Please copy the listing that follows exactly, leaving out any pictures.

● ● ● ● ●

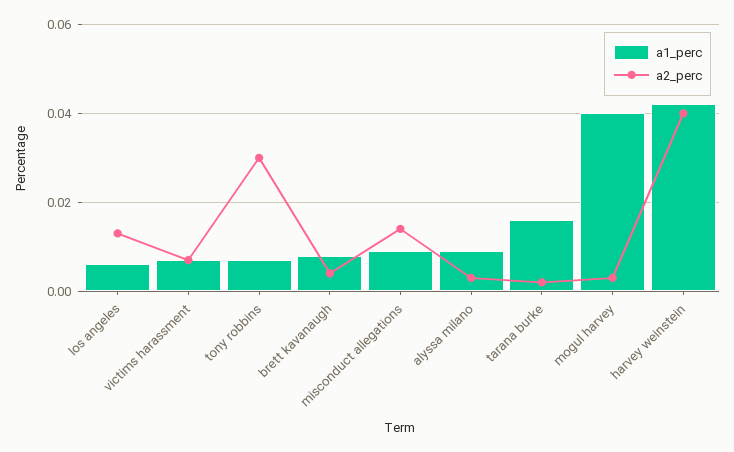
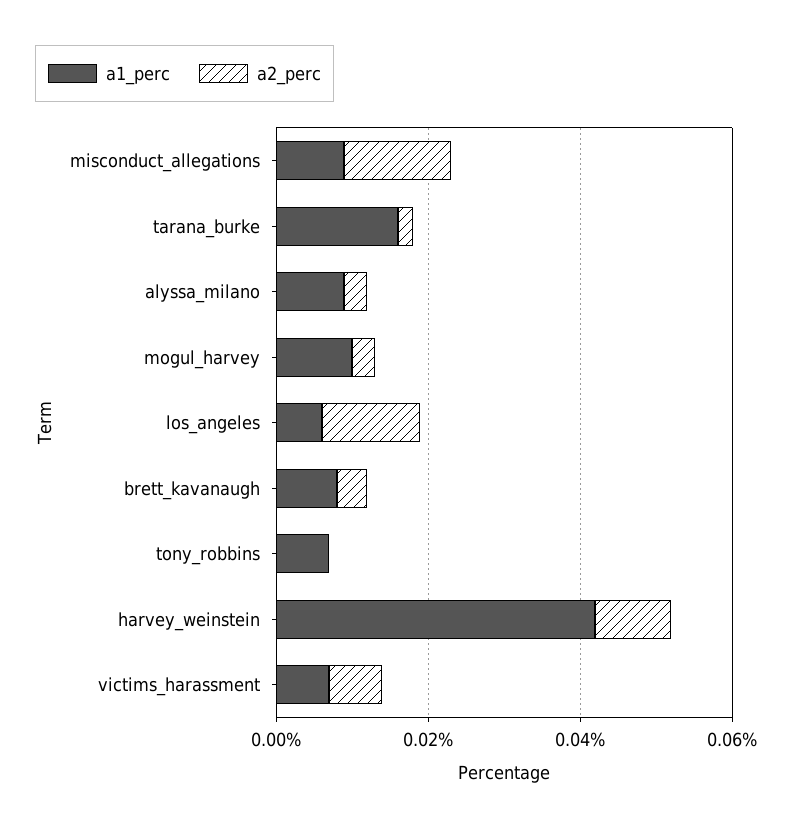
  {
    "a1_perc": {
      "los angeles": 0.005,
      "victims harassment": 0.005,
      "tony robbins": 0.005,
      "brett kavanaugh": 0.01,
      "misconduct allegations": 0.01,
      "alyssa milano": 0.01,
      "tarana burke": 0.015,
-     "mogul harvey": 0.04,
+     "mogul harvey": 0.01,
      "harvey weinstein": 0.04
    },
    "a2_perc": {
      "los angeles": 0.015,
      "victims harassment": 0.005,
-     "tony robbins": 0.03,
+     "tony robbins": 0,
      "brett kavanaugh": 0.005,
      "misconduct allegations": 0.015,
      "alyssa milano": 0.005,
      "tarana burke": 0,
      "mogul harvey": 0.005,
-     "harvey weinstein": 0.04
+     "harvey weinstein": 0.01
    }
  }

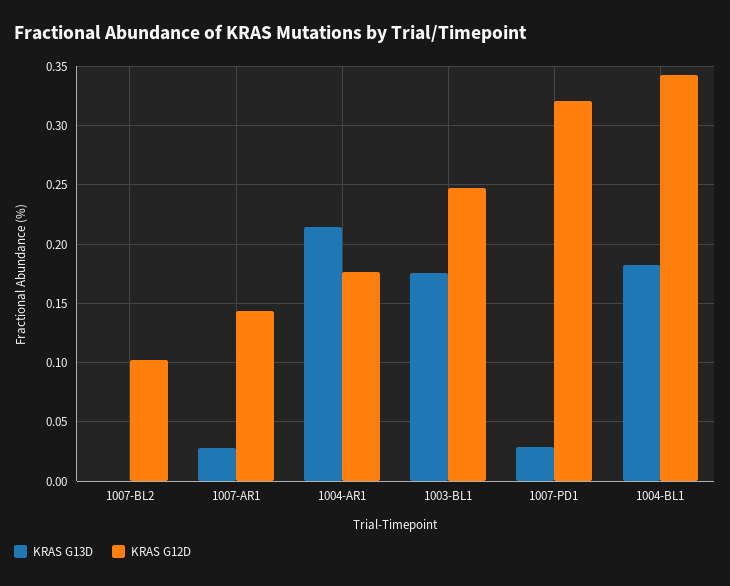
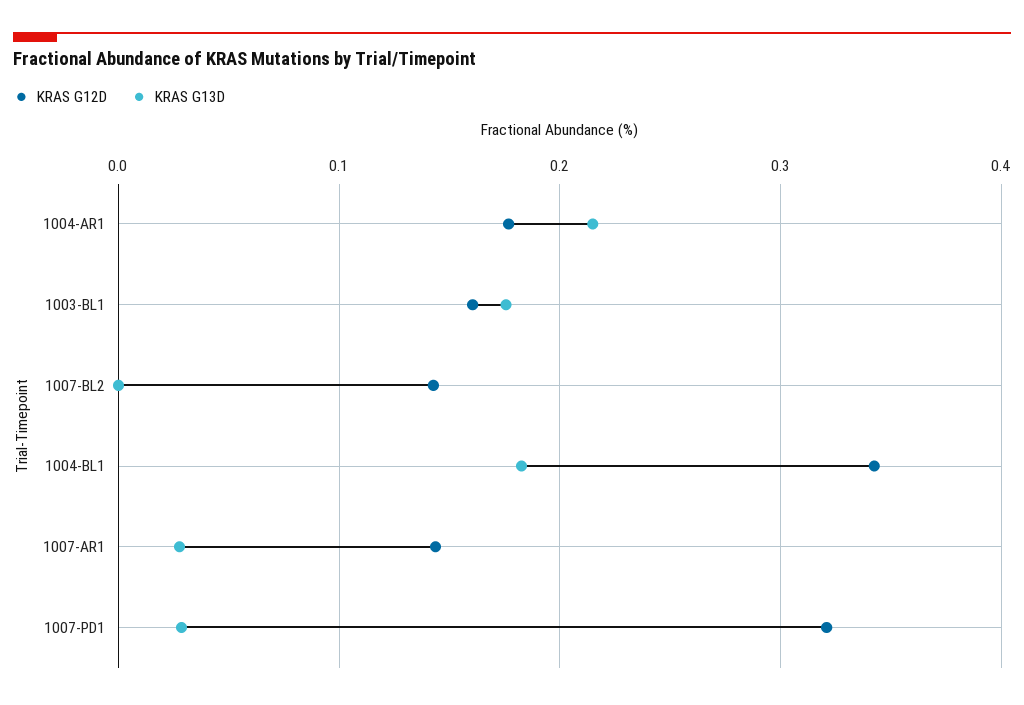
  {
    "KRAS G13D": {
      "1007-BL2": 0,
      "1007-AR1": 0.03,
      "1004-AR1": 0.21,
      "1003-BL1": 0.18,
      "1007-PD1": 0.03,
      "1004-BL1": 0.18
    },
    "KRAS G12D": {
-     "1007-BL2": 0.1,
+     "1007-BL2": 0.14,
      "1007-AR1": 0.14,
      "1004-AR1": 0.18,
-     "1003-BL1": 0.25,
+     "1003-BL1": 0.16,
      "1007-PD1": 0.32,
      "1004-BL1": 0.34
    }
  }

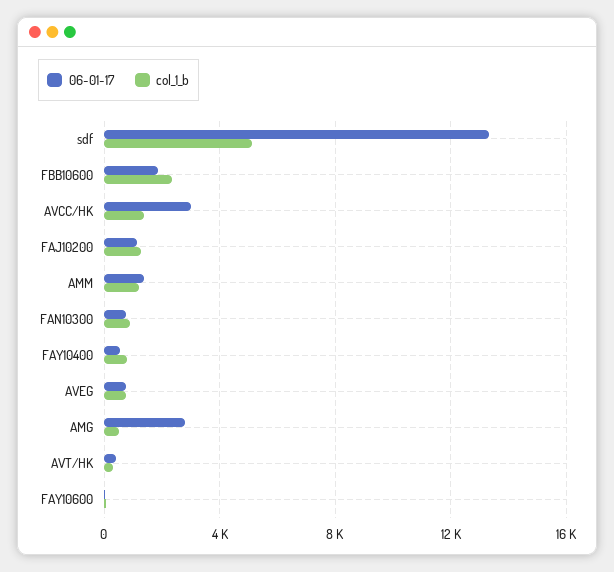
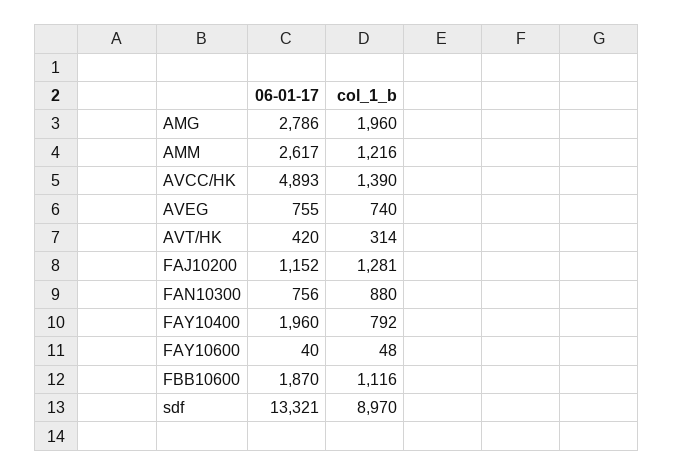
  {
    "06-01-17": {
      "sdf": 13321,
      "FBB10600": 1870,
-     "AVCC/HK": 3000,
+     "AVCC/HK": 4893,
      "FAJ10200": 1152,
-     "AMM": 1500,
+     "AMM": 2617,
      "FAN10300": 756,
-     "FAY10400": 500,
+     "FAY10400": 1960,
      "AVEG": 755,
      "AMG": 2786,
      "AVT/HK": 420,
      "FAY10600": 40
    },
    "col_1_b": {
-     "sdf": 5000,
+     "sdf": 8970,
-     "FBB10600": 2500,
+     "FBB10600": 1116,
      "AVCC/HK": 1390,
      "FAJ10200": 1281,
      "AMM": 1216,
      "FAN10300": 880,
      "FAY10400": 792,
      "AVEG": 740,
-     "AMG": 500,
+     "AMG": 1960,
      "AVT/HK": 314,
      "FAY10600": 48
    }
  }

● ● ● ● ●

### Result of this exercise
  {
    "a1_perc": {
      "los angeles": 0.005,
      "victims harassment": 0.005,
      "tony robbins": 0.005,
      "brett kavanaugh": 0.01,
      "misconduct allegations": 0.01,
      "alyssa milano": 0.01,
      "tarana burke": 0.015,
-     "mogul harvey": 0.04,
+     "mogul harvey": 0.01,
      "harvey weinstein": 0.04
    },
    "a2_perc": {
      "los angeles": 0.015,
      "victims harassment": 0.005,
-     "tony robbins": 0.03,
+     "tony robbins": 0,
      "brett kavanaugh": 0.005,
      "misconduct allegations": 0.015,
      "alyssa milano": 0.005,
      "tarana burke": 0,
      "mogul harvey": 0.005,
-     "harvey weinstein": 0.04
+     "harvey weinstein": 0.01
    }
  }

  {
    "KRAS G13D": {
      "1007-BL2": 0,
      "1007-AR1": 0.03,
      "1004-AR1": 0.21,
      "1003-BL1": 0.18,
      "1007-PD1": 0.03,
      "1004-BL1": 0.18
    },
    "KRAS G12D": {
-     "1007-BL2": 0.1,
+     "1007-BL2": 0.14,
      "1007-AR1": 0.14,
      "1004-AR1": 0.18,
-     "1003-BL1": 0.25,
+     "1003-BL1": 0.16,
      "1007-PD1": 0.32,
      "1004-BL1": 0.34
    }
  }

  {
    "06-01-17": {
      "sdf": 13321,
      "FBB10600": 1870,
-     "AVCC/HK": 3000,
+     "AVCC/HK": 4893,
      "FAJ10200": 1152,
-     "AMM": 1500,
+     "AMM": 2617,
      "FAN10300": 756,
-     "FAY10400": 500,
+     "FAY10400": 1960,
      "AVEG": 755,
      "AMG": 2786,
      "AVT/HK": 420,
      "FAY10600": 40
    },
    "col_1_b": {
-     "sdf": 5000,
+     "sdf": 8970,
-     "FBB10600": 2500,
+     "FBB10600": 1116,
      "AVCC/HK": 1390,
      "FAJ10200": 1281,
      "AMM": 1216,
      "FAN10300": 880,
      "FAY10400": 792,
      "AVEG": 740,
-     "AMG": 500,
+     "AMG": 1960,
      "AVT/HK": 314,
      "FAY10600": 48
    }
  }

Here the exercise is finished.